Reproduce word for word the lines of the records below, starting at the line containing "(Kossuth u. 124., (nyitva" and ending at the line containing "udok mondani róla.", with both of those lines included.

Collected data
-=-=-
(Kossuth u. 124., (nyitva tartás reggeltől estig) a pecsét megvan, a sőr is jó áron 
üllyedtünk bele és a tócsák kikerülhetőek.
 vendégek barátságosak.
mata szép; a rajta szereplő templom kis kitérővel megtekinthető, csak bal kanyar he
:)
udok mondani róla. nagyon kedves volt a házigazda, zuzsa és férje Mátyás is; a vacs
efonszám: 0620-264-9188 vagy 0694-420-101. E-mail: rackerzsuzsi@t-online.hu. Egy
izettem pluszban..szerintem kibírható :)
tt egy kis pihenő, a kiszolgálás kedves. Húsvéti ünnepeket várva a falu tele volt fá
-=-=-
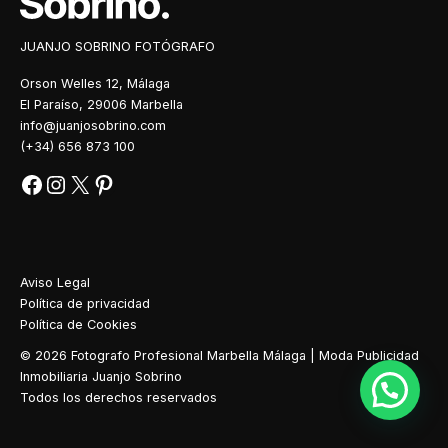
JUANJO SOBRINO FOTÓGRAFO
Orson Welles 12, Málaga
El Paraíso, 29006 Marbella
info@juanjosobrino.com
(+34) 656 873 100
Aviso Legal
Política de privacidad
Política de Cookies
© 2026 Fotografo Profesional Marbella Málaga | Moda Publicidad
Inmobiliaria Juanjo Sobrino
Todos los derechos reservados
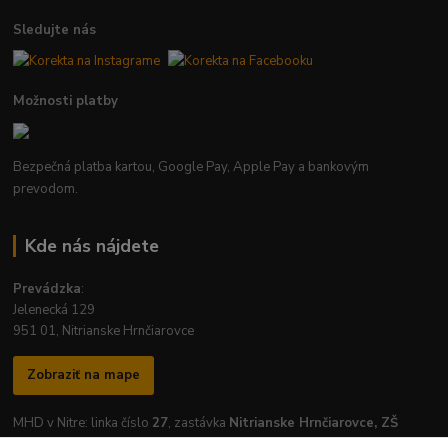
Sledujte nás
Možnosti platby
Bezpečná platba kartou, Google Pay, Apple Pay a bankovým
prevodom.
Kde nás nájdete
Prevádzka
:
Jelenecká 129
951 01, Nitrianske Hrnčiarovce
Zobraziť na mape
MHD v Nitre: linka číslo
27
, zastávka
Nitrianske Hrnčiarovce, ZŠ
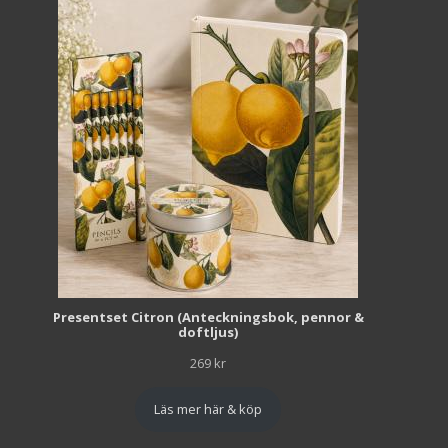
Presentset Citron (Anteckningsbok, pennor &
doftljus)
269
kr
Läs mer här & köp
-=-=-
RESPONSE:
(Kossuth u. 124., (nyitva tartás reggeltől estig) a pecsét megvan, a sőr is jó áron 
üllyedtünk bele és a tócsák kikerülhetőek.
 vendégek barátságosak.
mata szép; a rajta szereplő templom kis kitérővel megtekinthető, csak bal kanyar he
:)
udok mondani róla. nagyon kedves volt a házigazda, zuzsa és férje Mátyás is; a vacs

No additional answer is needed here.